Auszug =

^^^^^^^^

Eröffnung der Bayreuther Festspiele 2024: Tod in der Rumpelkammer
„Tristan und Isolde“ machen den Auftakt in Bayreuth. Düster inszeniert der isländischen Regisseurs Thorleifur Örn Arnarsson die Wagner-Oper.
Die Bayreuther Festspiele gehörten verjüngt und erneuert, wünschte sich neulich Kulturstaatsministerin Claudia Roth, sie sollten doch mal was anderes als den ewigen Wagner spielen. Engelbert Humperdincks „Hänsel und Gretel“ zum Beispiel. Dabei gehören in Bayreuth ganz andere Dinge dringend auf den Prüfstand.

^^^^^^^^

Verfügbare Daten =
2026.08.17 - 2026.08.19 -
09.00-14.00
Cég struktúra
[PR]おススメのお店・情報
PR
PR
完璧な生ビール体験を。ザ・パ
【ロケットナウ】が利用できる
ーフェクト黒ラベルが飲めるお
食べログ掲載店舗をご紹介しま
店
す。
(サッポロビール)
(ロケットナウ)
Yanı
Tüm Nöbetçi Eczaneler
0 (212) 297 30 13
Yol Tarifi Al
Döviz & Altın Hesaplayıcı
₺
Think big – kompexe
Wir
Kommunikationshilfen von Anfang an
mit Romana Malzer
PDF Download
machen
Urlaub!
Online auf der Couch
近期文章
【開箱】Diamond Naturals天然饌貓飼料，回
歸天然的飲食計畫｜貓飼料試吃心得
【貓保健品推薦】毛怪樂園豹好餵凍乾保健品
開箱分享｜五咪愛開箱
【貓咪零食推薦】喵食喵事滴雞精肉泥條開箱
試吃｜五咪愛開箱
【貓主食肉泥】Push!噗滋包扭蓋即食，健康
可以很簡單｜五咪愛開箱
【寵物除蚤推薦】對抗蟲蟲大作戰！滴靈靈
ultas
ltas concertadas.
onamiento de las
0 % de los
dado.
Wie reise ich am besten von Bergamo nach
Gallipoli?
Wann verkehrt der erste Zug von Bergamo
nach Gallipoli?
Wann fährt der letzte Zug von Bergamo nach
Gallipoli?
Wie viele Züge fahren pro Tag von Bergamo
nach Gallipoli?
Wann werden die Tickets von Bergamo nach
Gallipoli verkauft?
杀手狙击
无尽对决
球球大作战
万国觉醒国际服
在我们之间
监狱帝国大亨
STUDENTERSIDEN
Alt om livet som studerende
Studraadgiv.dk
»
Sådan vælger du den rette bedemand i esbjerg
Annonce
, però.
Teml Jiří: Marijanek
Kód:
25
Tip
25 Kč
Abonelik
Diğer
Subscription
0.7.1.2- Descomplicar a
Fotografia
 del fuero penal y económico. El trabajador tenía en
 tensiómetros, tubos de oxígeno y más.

^^^^^^^^

Zu lösende Aufgaben =
a: Entnimm dem Artikel zu den Bayreuther Festspielen wortgetreu die Passage, die bei „Eröffnung der Bayreuther“ beginnt und bei „auf den Prüfstand.“ endet.
b: Beantworte zum Artikel zu den Bayreuther Festspielen folgende Fragen:
(i) Mit welcher Oper beginnen die Festspiele?
(ii) Aus welchem Land stammt der Regisseur Thorleifur Örn Arnarsson?
(iii) Welches Amt hat Claudia Roth inne?
c: Führe den Artikel zu den Bayreuther Festspielen im Anschluss an seinen letzten Satz fort.
Die Auflistung stammt aus einer anderen Quelle.

Antworten zu Aufgaben =
a:
Eröffnung der Bayreuther Festspiele 2024: Tod in der Rumpelkammer
„Tristan und Isolde“ machen den Auftakt in Bayreuth. Düster inszeniert der isländischen Regisseurs Thorleifur Örn Arnarsson die Wagner-Oper.
Die Bayreuther Festspiele gehörten verjüngt und erneuert, wünschte sich neulich Kulturstaatsministerin Claudia Roth, sie sollten doch mal was anderes als den ewigen Wagner spielen. Engelbert Humperdincks „Hänsel und Gretel“ zum Beispiel. Dabei gehören in Bayreuth ganz andere Dinge dringend auf den Prüfstand.

b:
(i) Mit „Tristan und Isolde“.
(ii) Aus Island.
(iii) Sie ist Kulturstaatsministerin.

c:
Zum Beispiel das neofeudale Ritual der Eröffnung mit rotem Teppich und der unverdaulichen Mischung aus schlecht gekleideter Politprominenz und abgehalfterten Showgrößen, das dem Rest der Gäste ein hysterisches Sicherheits-Tamtam mit kriegstauglicher Polizeipräsenz beschert. Und einfach nervt.
Als Claudia Roth auf dem Balkon Platz nimmt, stimmen ein paar Spaßvögel zwei Reihen davor im Parkett grimmig den „Abendsegen“ aus „Hänsel und Gretel“ an. Dann wird es endlich dunkel. Wagners „Tristan“ ist eine Herkulesaufgabe, Opernregisseure müssen sich verhöhnt fühlen davon, dass Wagner sein Musikdrama mit „Handlung in drei Aufzügen“ untertitelte. Tatsächlich geschieht während der viereinhalbstündigen Spieldauer an äußerer Handlung fast gar nichts.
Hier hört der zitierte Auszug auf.